Given that Canada is not yet among the countries supporting the waivers,  KAIROS encourages you to sign the following petition to the House of Commons in support of the proposal: 

We, the undersigned, people of Canada, call upon the Government of Canada to support the proposal from India and South Africa for a waiver from certain provisions of the TRIPS Agreement for the prevention, containment and treatment of COVID-19 at the WTO TRIPS Council without delay. 

The IMF and global reserve funds 

The KAIROS call for global reserve funds to support pandemic response and recovery efforts emerges from the same circle of Jubilee-related groups world-wide that have worked together for decades to ease the constraints of foreign debt and to build a global finance system that works for everyone.  

More than 215 such groups sent an open letter on February 24 to the Group of Twenty (G20) Finance Ministers, which includes Canada, and the IMF calling for a quick allocation of global reserve funds (“Special Drawing Rights”, SDRs) to support coronavirus crisis response and recovery efforts in low- and medium-income countries.  

“A multilateral solution is needed. One that will not push low- and middle-income economies into further debt distress,” the letter states.  

“To that end, we ask that you urgently support a new allocation of IMF SDRs in the amount of U.S. $3 trillion. We believe that an allocation of this size is required to address the real needs in a decisive and sustainable way.” 

In a letter sent in November, KAIROS called on Finance Minister Chrystia Freeland to speak up for debt cancellation. The letter was part of a global campaign to draw attention to debt as an obstacle to effective responses to the COVID pandemic.  

Migrant workers and people who are undocumented in Canada 

KAIROS’ call to ensure that all migrants in Canada have accesses to vaccines emerges from ongoing work to protect the rights of foreign temporary workers in Canada.
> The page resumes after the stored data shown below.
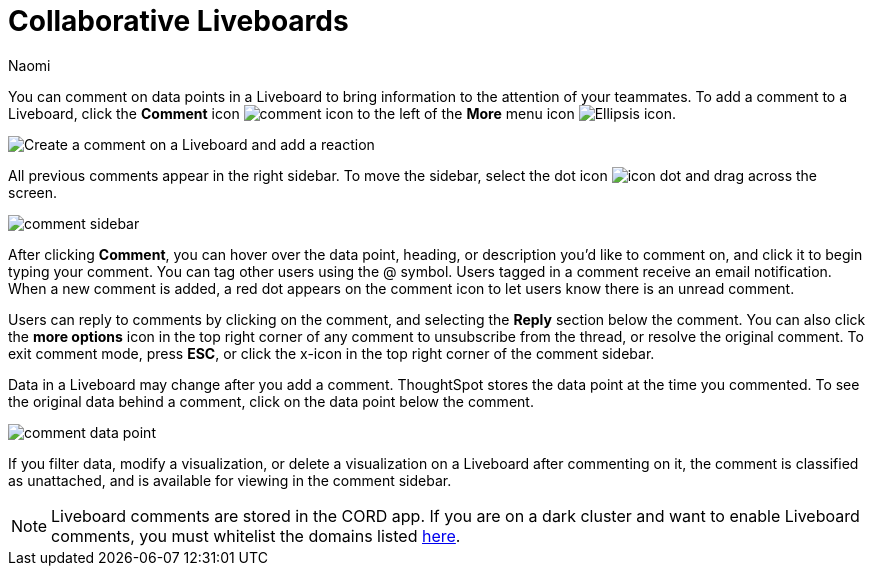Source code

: = Collaborative Liveboards
:experimental:
:author: Naomi
:last_updated: 11/16/2023
:linkattrs:
:page-layout: default-cloud
:page-aliases: commenting.adoc
:description: You can comment on data points in a Liveboard to bring information to the attention of your teammates.
:jira: SCAL-182038, SCAL-159515



You can comment on data points in a Liveboard to bring information to the attention of your teammates. To add a comment to a Liveboard, click the *Comment* icon image:comment-icon.png[comment icon] to the left of the *More* menu icon image:icon-more-10px.png[Ellipsis icon].


image:liveboard-comment.gif[Create a comment on a Liveboard and add a reaction]


All previous comments appear in the right sidebar. To move the sidebar, select the dot icon image:icon-dot.png[]  and drag across the screen.

image::comment-sidebar.png[]




After clicking *Comment*, you can hover over the data point, heading, or description you'd like to comment on, and click it to begin typing your comment. You can tag other users using the @ symbol. Users tagged in a comment receive an email notification. When a new comment is added, a red dot appears on the comment icon to let users know there is an unread comment.


Users can reply to comments by clicking on the comment, and selecting the *Reply* section below the comment. You can also click the *more options* icon in the top right corner of any comment to unsubscribe from the thread, or resolve the original comment. To exit comment mode, press *ESC*, or click the x-icon in the top right corner of the comment sidebar.


Data in a Liveboard may change after you add a comment. ThoughtSpot stores the data point at the time you commented. To see the original data behind a comment, click on the data point below the comment.

image::comment-data-point.png[]



If you filter data, modify a visualization, or delete a visualization on a Liveboard after commenting on it, the comment is classified as unattached, and is available for viewing in the comment sidebar.

NOTE: Liveboard comments are stored in the CORD app. If you are on a dark cluster and want to enable Liveboard comments, you must whitelist the domains listed link:https://docs.cord.com/reference/csp-settings[here].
The Migrant Rights Network says that federal and provincial governments should ensure full access to the COVID-19 vaccines to all migrants regardless of their status. Please visit the Vaccines For All petition.  
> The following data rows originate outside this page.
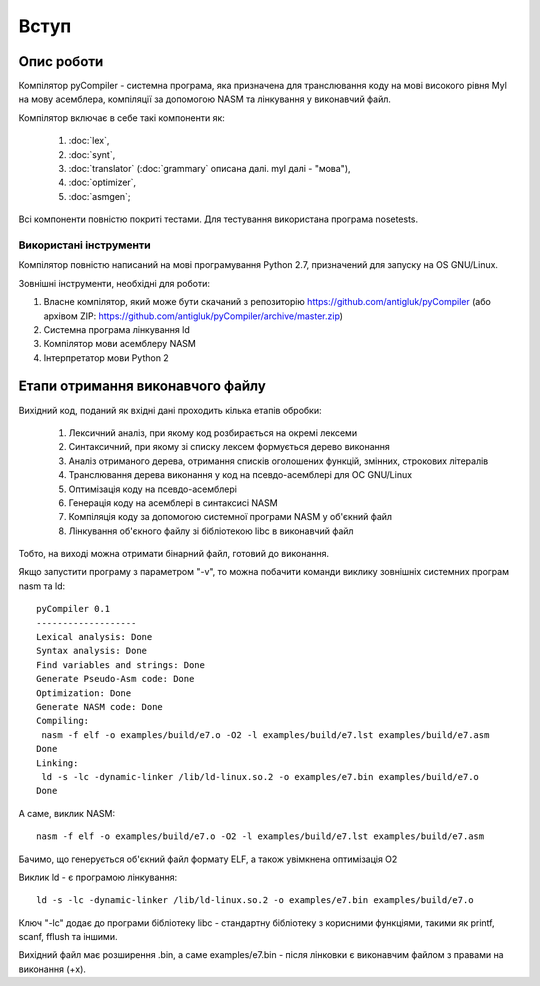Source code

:Вступ
======================================

Опис роботи
--------------------------------------
Компілятор pyCompiler - системна програма, яка призначена для транслювання коду на мові високого рівня Myl на мову асемблера, компіляції за допомогою NASM та лінкування у виконавчий файл.

Компілятор включає в себе такі компоненти як:

 #) :doc:`lex`,
 #) :doc:`synt`,
 #) :doc:`translator` (:doc:`grammary` описана далі. myl далі - "мова"),
 #) :doc:`optimizer`,
 #) :doc:`asmgen`;

Всі компоненти повністю покриті тестами. Для тестування використана програма nosetests.

Використані інструменти
^^^^^^^^^^^^^^^^^^^^^^^^^^^^^^^^^^^^
Компілятор повністю написаний на мові програмування Python 2.7, призначений для запуску на OS GNU/Linux.

Зовнішні інструменти, необхідні для роботи:

#) Власне компілятор, який може бути скачаний з репозиторію https://github.com/antigluk/pyCompiler (або архівом ZIP: https://github.com/antigluk/pyCompiler/archive/master.zip)

#) Системна програма лінкування ld

#) Компілятор мови асемблеру NASM

#) Інтерпретатор мови Python 2


Етапи отримання виконавчого файлу
----------------------------------------
Вихідний код, поданий як вхідні дані проходить кілька етапів обробки:

 #) Лексичний аналіз, при якому код розбирається на окремі лексеми
 #) Синтаксичний, при якому зі списку лексем формується дерево виконання
 #) Аналіз отриманого дерева, отримання списків оголошених функцій, змінних, строкових літералів
 #) Транслювання дерева виконання у код на псевдо-асемблері для ОС GNU/Linux
 #) Оптимізація коду на псевдо-асемблері
 #) Генерація коду на асемблері в синтаксисі NASM
 #) Компіляція коду за допомогою системної програми NASM у об'єкний файл
 #) Лінкування об'єкного файлу зі бібліотекою libc в виконавчий файл

Тобто, на виході можна отримати бінарний файл, готовий до виконання.

Якщо запустити програму з параметром "-v", то можна побачити команди виклику зовнішніх системних програм nasm та ld::

	pyCompiler 0.1
	-------------------
	Lexical analysis: Done
	Syntax analysis: Done
	Find variables and strings: Done
	Generate Pseudo-Asm code: Done
	Optimization: Done
	Generate NASM code: Done
	Compiling: 
	 nasm -f elf -o examples/build/e7.o -O2 -l examples/build/e7.lst examples/build/e7.asm
	Done
	Linking: 
	 ld -s -lc -dynamic-linker /lib/ld-linux.so.2 -o examples/e7.bin examples/build/e7.o
	Done

А саме, виклик NASM::

	nasm -f elf -o examples/build/e7.o -O2 -l examples/build/e7.lst examples/build/e7.asm

Бачимо, що генерується об'єкний файл формату ELF, а також увімкнена оптимізація O2

Виклик ld - є програмою лінкування::

	ld -s -lc -dynamic-linker /lib/ld-linux.so.2 -o examples/e7.bin examples/build/e7.o

Ключ "-lc" додає до програми бібліотеку libc - стандартну бібліотеку з корисними функціями, такими як printf, scanf, fflush та іншими.

Вихідний файл має розширення .bin, а саме examples/e7.bin - після лінковки є виконавчим файлом з правами на виконання (+x).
KAIROS supports the rights of migrants in Canada and around the world. Current priorities include increasing pressure towards ratification and implementation of international conventions that protect migrants and domestic workers, along with fair and dignified immigration policy, and the development of temporary foreign worker programs based on fair labour standards and inclusive of comprehensive monitoring. 

There is an urgent need for vaccines equity and justice. COVID-19 has exposed and magnified inequities and vulnerabilities within Canada and around the world. Critically vulnerable populations continue to face barriers to access, distribution, and administration of vaccines. Canada can and must do more.